▸ **EXERCISE DIRECTIONS**: Go through the material below, tally each line containing "with", and write the tally alone.

▸ **DATA TO USE**:
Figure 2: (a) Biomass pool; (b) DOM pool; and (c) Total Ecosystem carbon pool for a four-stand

--

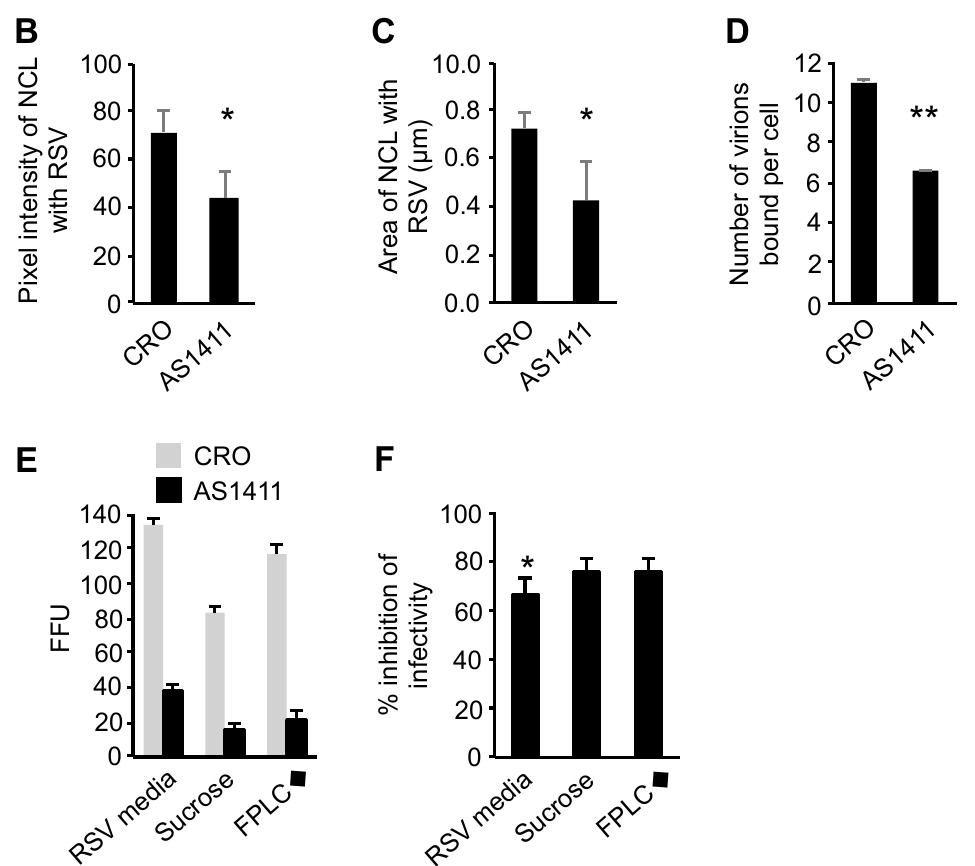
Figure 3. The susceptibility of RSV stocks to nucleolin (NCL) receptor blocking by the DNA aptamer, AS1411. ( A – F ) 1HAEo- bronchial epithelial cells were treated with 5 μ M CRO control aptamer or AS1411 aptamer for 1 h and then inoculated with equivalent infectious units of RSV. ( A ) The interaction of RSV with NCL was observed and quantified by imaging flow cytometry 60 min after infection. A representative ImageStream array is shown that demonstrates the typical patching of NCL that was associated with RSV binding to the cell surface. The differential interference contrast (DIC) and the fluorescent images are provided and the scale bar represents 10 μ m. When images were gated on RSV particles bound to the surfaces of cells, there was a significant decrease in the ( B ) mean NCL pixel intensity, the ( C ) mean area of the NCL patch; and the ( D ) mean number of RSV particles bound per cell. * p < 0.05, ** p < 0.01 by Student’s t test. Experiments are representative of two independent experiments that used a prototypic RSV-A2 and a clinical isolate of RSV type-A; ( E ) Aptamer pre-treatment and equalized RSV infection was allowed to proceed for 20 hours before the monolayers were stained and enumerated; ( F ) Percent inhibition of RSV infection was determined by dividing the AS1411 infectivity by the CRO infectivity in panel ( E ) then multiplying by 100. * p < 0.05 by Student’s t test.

==

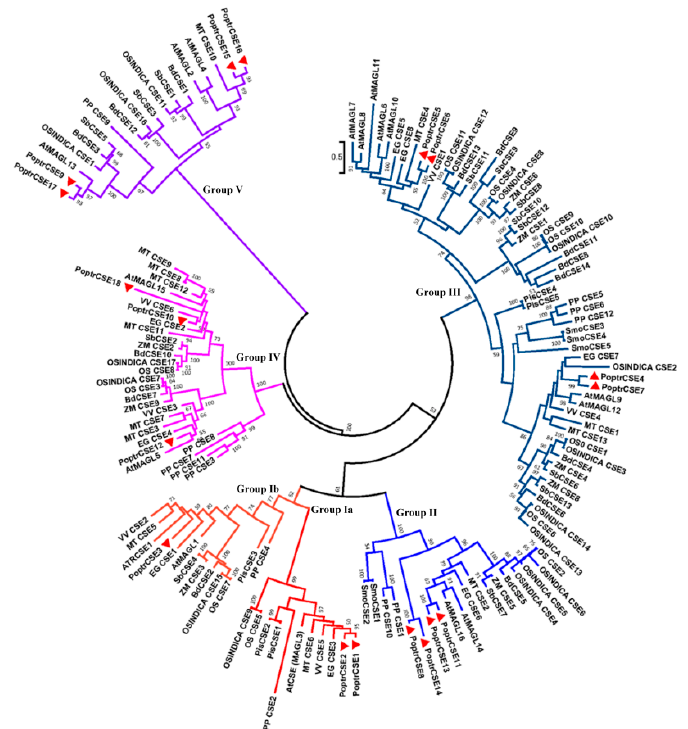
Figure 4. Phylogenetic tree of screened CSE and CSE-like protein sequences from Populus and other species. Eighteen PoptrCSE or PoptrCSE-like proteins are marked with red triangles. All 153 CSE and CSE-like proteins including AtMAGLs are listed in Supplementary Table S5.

▸ **ANSWER FOR THE TASK**: 2